Why Can’t Teachers Assign Happy Books?

In 2011, Meghan Cox Gurdon in her now infamous Wall Street Journal article “Darkness Too Visible” set off a fire storm of response from YA authors and book lovers everywhere. Maureen Johnson refuted Gurdon’s article and initiated the #YAsaves hashtag that had thousands discussing via Twitter.

One thing for certain even in 2016 is that book challengers often accuse books of being “too dark” or of dealing with subject matter they don’t want kids to encounter in their reading. They argue as Gurdon said,

“…It has to do with a child’s happiness, moral development and tenderness of heart. Entertainment does not merely gratify taste, after all, but creates it.”

Michael DiCicco and Paula Taylor-Greathouse note in a 2014 English Journal article

“Moral outrage has been used to censor literature as far back as literature has been incorporated into the classroom. People who challenge on the basis of moral content do so for reasons such as language, sexual situations or innuendos, inferences to drugs or alcohol use among a novel’s adolescent characters, and even sexual orientation. As history demonstrates, the moral debate regarding YA literature is one that may never be resolved.”

They add,

“Young adult literature is guilty of only one thing— being realistic. For some, this realism is a hard pill to swallow. As such, the voices of those who oppose this reality tend to be the loudest and most often heard.”

Certainly, Gurdon’s suggestion that we adults prevent students from reading certain books is in direct opposition to NCTE’s The Students’ Right to Read while, at the same time, the idea that knowledgeable adults select books for classroom use with students is a pillar of the NCTE Principles for Intellectual Freedom in Education which note,

“As trained professionals, educators are qualified to select appropriate classroom materials and resources from a variety of sources given their teaching goals and the needs and interests of the students they serve.”

Gayle Forman, author of If I Stay, made a most important argument for our students in Time Magazine last year (bold mine):

“I think about teen-reader me a lot when I hear about adults bemoaning the dark material in Young Adult books… Because the concerns seem partially predicated on this idea that you become what you read. By that logic, I would’ve become a cocaine-snorting groupie years ago, or a lunatic or a murderous Russian. Because by 10th grade, it was Vonnegut and Dostoyevsky I was obsessed with…

“The other concern with dark YA seems based on a worry that these intense stories—which sometimes deal with issues like self-harm and addiction and abuse and even death—could irrevocably damage fragile minds…
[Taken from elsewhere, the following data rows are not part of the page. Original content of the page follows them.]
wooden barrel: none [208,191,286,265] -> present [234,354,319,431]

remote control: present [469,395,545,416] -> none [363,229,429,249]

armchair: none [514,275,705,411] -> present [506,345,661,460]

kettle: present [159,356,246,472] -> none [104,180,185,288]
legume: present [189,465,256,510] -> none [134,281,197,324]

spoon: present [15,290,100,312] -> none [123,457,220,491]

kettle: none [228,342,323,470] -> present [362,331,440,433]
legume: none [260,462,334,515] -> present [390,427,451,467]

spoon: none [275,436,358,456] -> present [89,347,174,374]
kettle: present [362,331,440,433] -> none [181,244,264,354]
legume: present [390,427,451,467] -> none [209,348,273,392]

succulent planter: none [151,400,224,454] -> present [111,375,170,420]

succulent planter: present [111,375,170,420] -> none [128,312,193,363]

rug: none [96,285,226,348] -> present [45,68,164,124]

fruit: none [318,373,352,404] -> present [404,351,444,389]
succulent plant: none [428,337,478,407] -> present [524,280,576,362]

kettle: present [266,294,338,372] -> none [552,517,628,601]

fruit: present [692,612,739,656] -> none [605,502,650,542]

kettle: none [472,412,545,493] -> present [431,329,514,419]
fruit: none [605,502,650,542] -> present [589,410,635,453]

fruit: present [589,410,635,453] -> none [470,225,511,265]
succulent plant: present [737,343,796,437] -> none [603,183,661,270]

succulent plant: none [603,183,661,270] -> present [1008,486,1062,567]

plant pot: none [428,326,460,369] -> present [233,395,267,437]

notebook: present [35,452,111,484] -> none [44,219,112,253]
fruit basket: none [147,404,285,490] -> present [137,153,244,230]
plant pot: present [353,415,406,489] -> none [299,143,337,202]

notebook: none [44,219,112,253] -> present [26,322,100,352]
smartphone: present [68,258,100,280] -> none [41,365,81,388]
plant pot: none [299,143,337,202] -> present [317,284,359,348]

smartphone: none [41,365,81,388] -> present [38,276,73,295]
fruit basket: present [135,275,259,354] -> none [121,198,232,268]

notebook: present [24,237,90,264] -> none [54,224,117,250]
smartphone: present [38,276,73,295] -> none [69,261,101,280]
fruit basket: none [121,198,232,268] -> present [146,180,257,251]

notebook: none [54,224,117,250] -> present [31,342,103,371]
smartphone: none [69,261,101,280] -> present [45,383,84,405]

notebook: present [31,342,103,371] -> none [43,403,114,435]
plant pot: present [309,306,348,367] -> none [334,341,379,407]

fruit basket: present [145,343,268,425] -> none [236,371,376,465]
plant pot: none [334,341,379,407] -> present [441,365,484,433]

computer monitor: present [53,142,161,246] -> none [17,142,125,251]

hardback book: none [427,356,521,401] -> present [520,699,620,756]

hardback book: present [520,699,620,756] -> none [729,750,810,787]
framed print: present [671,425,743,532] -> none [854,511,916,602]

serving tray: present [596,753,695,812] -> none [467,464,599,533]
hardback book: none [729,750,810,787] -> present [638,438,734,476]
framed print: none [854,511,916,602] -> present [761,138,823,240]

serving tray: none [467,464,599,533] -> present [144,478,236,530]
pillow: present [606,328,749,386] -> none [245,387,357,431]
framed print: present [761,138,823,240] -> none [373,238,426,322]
“Reading about everyday fictional teens rising to the occasion (and, spoiler alert, in YA books they almost always do) allows actual teens to imagine themselves doing the same, within the lower-stakes conflicts and contexts of their own lives. This is empowering, and hopeful, words that I would use to describe many YA books. Even the dark ones. Especially the dark ones. These “dark” books may seem to be about death, about illness, about pain, but really they are about life. The kids get that, even if the adults sometimes, do not.”